_DATA SECTION_
•••••

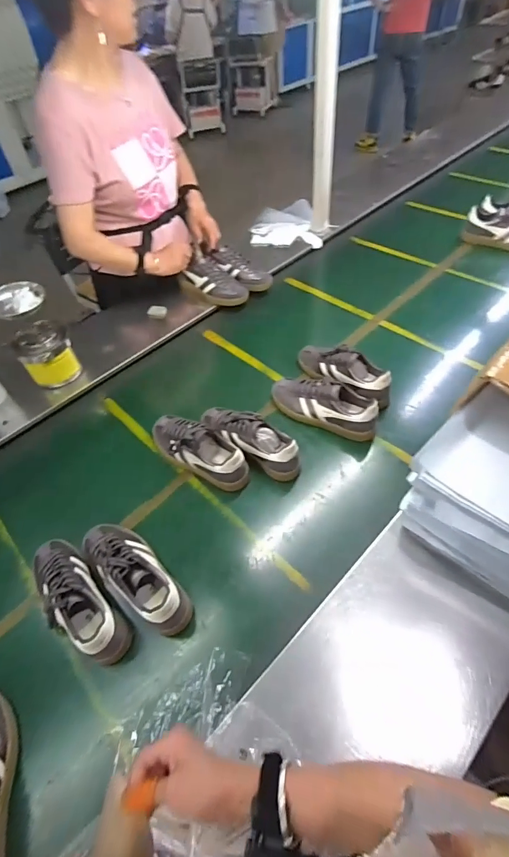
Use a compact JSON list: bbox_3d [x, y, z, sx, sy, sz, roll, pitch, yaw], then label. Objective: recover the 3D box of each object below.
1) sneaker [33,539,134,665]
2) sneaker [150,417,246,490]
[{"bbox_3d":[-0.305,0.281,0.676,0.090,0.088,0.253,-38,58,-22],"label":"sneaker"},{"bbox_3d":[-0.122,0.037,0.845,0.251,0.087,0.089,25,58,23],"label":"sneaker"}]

•••••

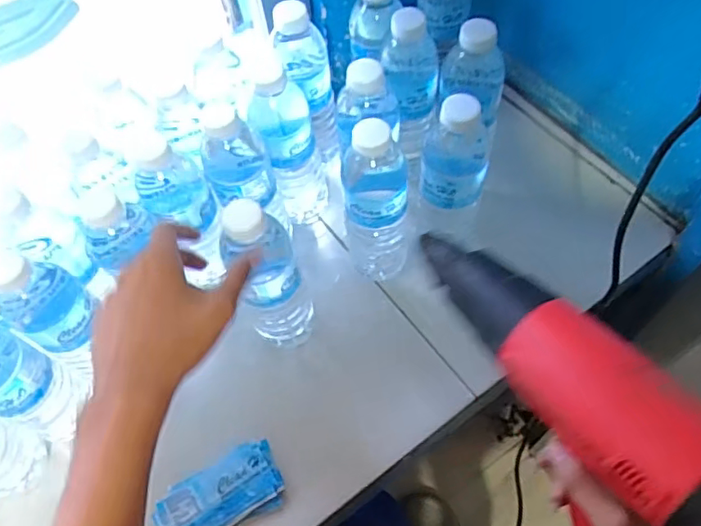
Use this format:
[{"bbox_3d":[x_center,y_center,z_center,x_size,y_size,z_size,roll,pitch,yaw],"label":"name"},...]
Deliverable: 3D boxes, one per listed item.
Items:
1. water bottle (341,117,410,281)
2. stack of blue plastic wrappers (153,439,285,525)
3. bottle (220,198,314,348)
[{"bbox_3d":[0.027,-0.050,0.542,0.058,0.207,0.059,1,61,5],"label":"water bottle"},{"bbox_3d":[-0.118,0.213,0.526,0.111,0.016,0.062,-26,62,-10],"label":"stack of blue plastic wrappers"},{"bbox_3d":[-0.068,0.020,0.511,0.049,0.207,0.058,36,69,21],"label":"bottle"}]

•••••

_EXERCISE BRIEF_
Please give back exactly the lines of this listing beginning at the line with "Deliverable: 3D boxes, one per listed item." and ending with the line with "2. stack of", both included, and nothing else.

_TASK OUTPUT_
Deliverable: 3D boxes, one per listed item.
Items:
1. water bottle (341,117,410,281)
2. stack of blue plastic wrappers (153,439,285,525)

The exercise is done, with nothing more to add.